A large arched stone entryway sets the Mantle/Henderson & Bielenberg Building apart from its near neighbors, giving it an unmistakable street side presence. Behind that entryway is a recessed portico from which a pair of doors lead to a business establishment within and the central stairs to the upper floors. Built in 1890 by stockman come financier N. J. Bielenberg as an investment, the building housed, at various times, the Butte Miner newspaper and Western Union Telegraph on the ground floor, the offices of various companies on the second floor, and a rooming house and recreation hall on the third floor.
A longtime resident of the building was The Creamery Café, commemorated in the prominent ghost signs on the east and west faces of the building. The café occupied part of the ground floor from 1913 until 1957, moving to this building following a devastating fire on North Main Street, its original location.
A newspaper account from 1888 notes that it was requested that Bielenberg use cast iron in the building instead of brick due to a shortage of bricks. Indeed, the ground floor facade does use cast iron to some extent, but the rest of the building, save for stone trim, is built entirely of brick.
Another news item we ran across, reproduced below, indicates that the building was not without a bit of excitement now and again.
BLAZING LOUNGE AND MAN FOR EMERGENCY
Hero Prevents Disastrous Fire in Mantle & Bielenberg Block Last Night
Butte Inter Mountain | December 25, 1903
A blaze that might have ended disastrously but for its discovery in time broke out in the Mantle & Bielenberg block about 9 o'clock last night. A lounge in one of the rooms, occupied by a family named O'Mara on the third floor somehow caught fire, supposedly from a lighted match thrown carelessly under it, and for a time it was thought that the building might take fire.
The lounge was picked up by a man whose name could not be learned and carried down the two flights of stairs into the street, where it continued blazing until it was practically destroyed.

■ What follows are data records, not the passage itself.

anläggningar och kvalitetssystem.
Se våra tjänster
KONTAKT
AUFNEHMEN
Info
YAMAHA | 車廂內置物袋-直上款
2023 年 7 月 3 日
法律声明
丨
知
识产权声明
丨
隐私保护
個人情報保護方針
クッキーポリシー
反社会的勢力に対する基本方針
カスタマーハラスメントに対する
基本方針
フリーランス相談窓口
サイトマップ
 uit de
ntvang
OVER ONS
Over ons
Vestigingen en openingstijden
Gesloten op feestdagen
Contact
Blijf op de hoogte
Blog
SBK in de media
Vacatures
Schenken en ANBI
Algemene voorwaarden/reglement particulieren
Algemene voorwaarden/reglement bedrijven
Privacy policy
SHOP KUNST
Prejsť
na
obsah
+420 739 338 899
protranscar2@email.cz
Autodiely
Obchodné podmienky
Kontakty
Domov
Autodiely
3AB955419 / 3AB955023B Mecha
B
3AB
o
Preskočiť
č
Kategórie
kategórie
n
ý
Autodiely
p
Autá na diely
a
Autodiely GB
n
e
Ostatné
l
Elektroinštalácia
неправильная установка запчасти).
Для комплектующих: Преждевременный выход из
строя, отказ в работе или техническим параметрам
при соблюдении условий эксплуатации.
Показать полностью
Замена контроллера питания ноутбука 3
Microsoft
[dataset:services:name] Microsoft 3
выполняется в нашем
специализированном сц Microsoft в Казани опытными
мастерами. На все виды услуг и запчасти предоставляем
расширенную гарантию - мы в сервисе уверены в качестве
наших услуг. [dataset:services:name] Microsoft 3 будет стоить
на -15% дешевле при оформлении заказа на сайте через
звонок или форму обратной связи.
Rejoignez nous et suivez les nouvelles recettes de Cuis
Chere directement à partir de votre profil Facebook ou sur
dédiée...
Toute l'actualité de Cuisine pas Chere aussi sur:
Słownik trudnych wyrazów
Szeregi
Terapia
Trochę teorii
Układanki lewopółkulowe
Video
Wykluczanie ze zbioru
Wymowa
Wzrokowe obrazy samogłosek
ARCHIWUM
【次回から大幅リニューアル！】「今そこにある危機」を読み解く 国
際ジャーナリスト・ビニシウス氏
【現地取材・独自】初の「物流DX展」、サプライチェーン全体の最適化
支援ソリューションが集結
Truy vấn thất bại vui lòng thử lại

The fire department was called out and easily extinguished the blaze.
From Butte Inter Mountain
MANTLE/HENDERSON & BIELENBERG BUILDING
A graceful semicircular arched entry of rough quarried stone is a striking feature of this three-story commercial/residential building that once housed the publisher of the Butte Miner. Built circa 1890 by pioneer stockman/financier N. J. Bielenberg, the first floor was remodeled in 1891 to accommodate the publishing company. By 1900, Western Union Telegraph occupied the first floor, offices were on the second floor, and the third floor contained a lodging house and a recreation hall. A sign on the building’s east side advertises the Creamery Café, a longtime favorite eatery and later tenant. Exceptional interior finishings include a beautiful tin ceiling, an open stairwell with a skylight above, maple floors, and varnished pine woodwork. The grand cast iron, brick, and stone façade with its repetitive arch motif is today a substantial reminder of Butte’s Victorian-era prosperity.